(Source data)
>>>

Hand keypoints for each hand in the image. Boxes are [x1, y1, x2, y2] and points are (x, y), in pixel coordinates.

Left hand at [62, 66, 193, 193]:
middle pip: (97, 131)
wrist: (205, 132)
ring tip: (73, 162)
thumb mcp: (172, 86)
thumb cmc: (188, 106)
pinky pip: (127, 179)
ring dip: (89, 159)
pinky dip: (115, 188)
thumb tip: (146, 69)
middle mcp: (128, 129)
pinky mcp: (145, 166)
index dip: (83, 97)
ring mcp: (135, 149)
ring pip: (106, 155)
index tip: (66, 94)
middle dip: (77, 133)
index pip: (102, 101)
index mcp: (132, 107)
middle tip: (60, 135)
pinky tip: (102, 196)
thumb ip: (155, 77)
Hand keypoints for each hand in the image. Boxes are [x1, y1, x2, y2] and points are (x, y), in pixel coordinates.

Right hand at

<<<
>>>

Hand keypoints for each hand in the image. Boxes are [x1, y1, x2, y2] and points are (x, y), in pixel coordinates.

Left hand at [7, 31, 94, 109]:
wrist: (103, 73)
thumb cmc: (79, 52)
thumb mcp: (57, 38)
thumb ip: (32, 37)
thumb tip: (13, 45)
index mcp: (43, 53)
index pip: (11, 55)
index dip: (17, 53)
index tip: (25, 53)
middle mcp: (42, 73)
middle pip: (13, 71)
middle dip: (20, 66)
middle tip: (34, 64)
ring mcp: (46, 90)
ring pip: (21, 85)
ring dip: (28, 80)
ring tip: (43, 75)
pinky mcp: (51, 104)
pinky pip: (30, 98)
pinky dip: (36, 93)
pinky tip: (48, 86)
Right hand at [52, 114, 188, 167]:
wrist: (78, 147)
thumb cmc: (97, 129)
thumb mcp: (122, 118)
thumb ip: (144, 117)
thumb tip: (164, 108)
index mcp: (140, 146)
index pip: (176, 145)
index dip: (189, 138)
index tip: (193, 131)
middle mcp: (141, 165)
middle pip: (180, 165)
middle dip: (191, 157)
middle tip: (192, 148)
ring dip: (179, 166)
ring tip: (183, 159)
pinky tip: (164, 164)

<<<
>>>

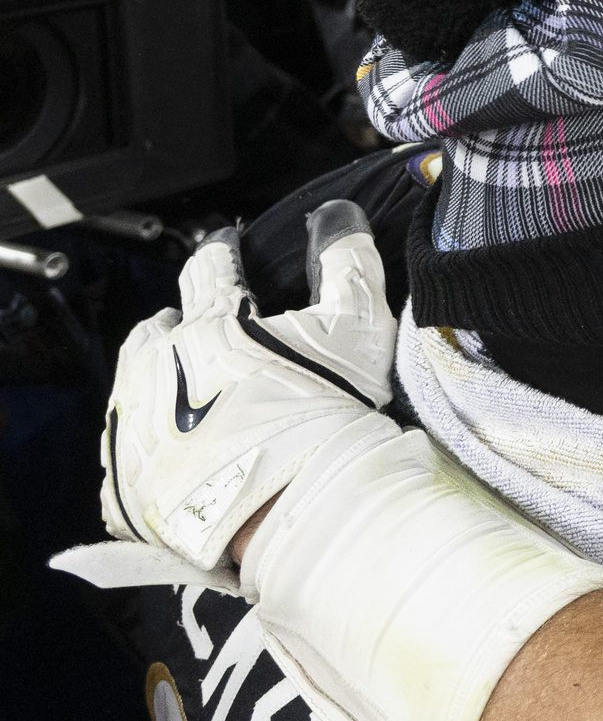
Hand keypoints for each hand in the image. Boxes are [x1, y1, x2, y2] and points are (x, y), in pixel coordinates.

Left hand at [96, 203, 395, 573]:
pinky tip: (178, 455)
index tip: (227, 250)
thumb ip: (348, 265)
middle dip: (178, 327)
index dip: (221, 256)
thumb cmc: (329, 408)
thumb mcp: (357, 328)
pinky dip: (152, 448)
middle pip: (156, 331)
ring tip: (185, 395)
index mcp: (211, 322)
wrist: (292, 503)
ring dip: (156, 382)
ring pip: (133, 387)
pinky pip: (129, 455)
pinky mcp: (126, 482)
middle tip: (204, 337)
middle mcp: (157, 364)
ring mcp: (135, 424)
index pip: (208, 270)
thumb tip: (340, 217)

<<<

*BRIEF:*
In the entries above, the lines between the one holding "thumb cmc: (329, 408)" and the one holding "thumb tip: (340, 217)", inclusive, are to be printed exactly as written, and those alone.

*RESPONSE TO THE TASK:*
thumb cmc: (329, 408)
thumb mcp: (357, 328)
pinky dip: (152, 448)
middle pip: (156, 331)
ring tip: (185, 395)
index mcp: (211, 322)
wrist: (292, 503)
ring dip: (156, 382)
ring pip: (133, 387)
pinky pip: (129, 455)
pinky mcp: (126, 482)
middle tip: (204, 337)
middle mcp: (157, 364)
ring mcp: (135, 424)
index pip: (208, 270)
thumb tip: (340, 217)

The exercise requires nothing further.